Text under study ->

==================================================

If you ever venture to any Office fansite or hang around Office LiveJournal communities, you may notice people have taken boring ol’ screen shots from The Office and adjusted the color and texture to make cool looking headers and icons. How do they do such a thing? Today, Flonkerton is here to give you some tips. Note: you’re going to need a good photo editing program, like Photoshop CS or newer. I also recommend that you’re fairly familiar with layers in Photoshop before trying out some of these tips.
Step 1: Get your screen cap
There are a couple way to get the screen shots you desire.
A. Find screen caps online Some places you can go are:
Office Caps @ LiveJournal find seasons 1 and 2 and deleted scenes here (a couple months behind on season 3)
Toxic Cloud @ LiveJournal find nearly all of season 3 here
Time – Enough.net find high quality screens from some of the more JAM-centric episodes of season 2 here
Sparklies Gallery high-res Season 3 promo shots here.

==================================================

Listed records ->
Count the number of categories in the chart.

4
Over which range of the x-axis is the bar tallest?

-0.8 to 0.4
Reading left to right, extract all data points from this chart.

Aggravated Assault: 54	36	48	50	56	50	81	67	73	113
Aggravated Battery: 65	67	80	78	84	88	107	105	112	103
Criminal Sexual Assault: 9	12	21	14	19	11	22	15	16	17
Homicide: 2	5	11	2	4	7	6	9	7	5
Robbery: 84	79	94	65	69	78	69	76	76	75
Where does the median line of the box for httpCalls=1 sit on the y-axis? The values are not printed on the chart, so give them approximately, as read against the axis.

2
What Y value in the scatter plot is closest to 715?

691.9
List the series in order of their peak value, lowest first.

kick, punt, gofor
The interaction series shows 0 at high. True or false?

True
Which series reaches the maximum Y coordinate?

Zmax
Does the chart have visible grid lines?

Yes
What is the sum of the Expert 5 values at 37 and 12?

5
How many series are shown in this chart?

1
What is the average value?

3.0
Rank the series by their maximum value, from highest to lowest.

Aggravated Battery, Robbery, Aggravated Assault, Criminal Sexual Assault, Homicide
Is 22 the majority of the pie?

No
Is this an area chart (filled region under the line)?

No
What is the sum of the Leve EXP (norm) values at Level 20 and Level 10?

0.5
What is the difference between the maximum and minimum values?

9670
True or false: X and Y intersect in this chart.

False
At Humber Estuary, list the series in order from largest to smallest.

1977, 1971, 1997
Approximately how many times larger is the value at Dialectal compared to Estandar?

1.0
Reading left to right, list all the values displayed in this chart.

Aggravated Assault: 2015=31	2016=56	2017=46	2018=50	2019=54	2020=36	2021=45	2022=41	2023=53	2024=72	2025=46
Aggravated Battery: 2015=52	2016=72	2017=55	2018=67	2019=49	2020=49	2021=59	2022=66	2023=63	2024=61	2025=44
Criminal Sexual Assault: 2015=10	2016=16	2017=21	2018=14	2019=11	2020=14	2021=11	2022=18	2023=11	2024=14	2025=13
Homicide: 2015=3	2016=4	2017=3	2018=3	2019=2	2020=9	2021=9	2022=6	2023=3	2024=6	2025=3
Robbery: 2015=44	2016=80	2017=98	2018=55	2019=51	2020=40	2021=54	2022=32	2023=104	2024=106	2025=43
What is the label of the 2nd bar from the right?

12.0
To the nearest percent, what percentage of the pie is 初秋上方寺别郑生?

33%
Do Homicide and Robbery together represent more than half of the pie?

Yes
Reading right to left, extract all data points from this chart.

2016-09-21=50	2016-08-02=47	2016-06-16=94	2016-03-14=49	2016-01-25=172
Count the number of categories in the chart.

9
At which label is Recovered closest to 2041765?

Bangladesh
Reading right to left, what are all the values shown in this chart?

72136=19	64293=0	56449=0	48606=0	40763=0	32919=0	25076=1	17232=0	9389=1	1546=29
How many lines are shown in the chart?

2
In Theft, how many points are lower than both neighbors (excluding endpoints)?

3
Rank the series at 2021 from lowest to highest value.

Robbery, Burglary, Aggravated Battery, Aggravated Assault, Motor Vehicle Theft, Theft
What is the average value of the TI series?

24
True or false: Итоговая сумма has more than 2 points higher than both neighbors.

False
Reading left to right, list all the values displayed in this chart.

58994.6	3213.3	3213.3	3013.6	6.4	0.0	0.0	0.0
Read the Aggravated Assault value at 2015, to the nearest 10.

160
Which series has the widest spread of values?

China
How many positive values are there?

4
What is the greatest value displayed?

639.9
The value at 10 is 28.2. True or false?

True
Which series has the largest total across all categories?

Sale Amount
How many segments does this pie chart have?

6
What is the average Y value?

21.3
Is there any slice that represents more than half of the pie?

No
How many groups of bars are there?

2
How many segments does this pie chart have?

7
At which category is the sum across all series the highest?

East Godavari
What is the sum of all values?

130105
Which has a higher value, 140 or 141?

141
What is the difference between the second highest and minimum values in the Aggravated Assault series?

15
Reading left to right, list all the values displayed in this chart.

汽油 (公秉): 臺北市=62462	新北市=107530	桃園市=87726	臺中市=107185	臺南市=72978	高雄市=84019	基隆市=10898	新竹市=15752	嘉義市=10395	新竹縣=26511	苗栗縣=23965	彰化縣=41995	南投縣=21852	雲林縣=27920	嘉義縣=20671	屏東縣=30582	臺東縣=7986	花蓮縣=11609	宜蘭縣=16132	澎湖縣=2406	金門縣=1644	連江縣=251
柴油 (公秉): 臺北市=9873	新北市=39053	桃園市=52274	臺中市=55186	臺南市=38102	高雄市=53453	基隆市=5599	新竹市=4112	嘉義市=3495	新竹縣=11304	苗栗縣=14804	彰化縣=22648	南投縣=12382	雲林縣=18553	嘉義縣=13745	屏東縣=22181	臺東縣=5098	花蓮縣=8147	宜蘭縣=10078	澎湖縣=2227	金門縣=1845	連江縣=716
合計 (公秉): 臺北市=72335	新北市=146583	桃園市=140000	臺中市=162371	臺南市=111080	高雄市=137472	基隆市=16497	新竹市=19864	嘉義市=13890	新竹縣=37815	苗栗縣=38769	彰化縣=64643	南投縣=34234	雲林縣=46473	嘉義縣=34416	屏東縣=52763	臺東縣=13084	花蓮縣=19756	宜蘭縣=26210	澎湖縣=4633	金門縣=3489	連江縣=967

==================================================

Tasks ->
1: In the guide to making Office headers and icons, which site has nearly all of season 3?
2: Carry on the guide to making Office headers and icons from the point where it stops.

Answers given ->
1: Toxic Cloud @ LiveJournal

2:
B. Make your own Caps
From the DVDs: the ease of doing this depends on what DVD player you use, look for a “screen capture” option. I personally had very little luck capturing screens from a DVD until I found this tutorial for capturing with Windows Media Player. Even then it’s still wonky.
From iTunes episodes: open them up in QuickTime, pause at the frame you want, go to View > Copy (or even easier, hit CTRL+C) then paste in your preferred photo-editing program.
From an avi/mpeg/wmv/whatever file on your computer: You can open these files in a program like VirtualDub (mpeg2 or mod version) then save either a single frame or an image sequence (a must if you want to make animated icons).
Step 2: Brighten up your screen caps
So now you have the exact screen cap you want, but it’s looking a little dull. The Office isn’t exactly a bright, colorful show to begin with, and a computer screen only makes it look more gray and dark. So how do you go from
this to this ?
This tutorial on vibrant coloring is a simple but effective guide to making those dull screen shots usable. But trial and error is still the name of the game, so play with the opacity and the color of the layers to get the colors your desire (you will definitely want to tone down the screen use for lighter caps).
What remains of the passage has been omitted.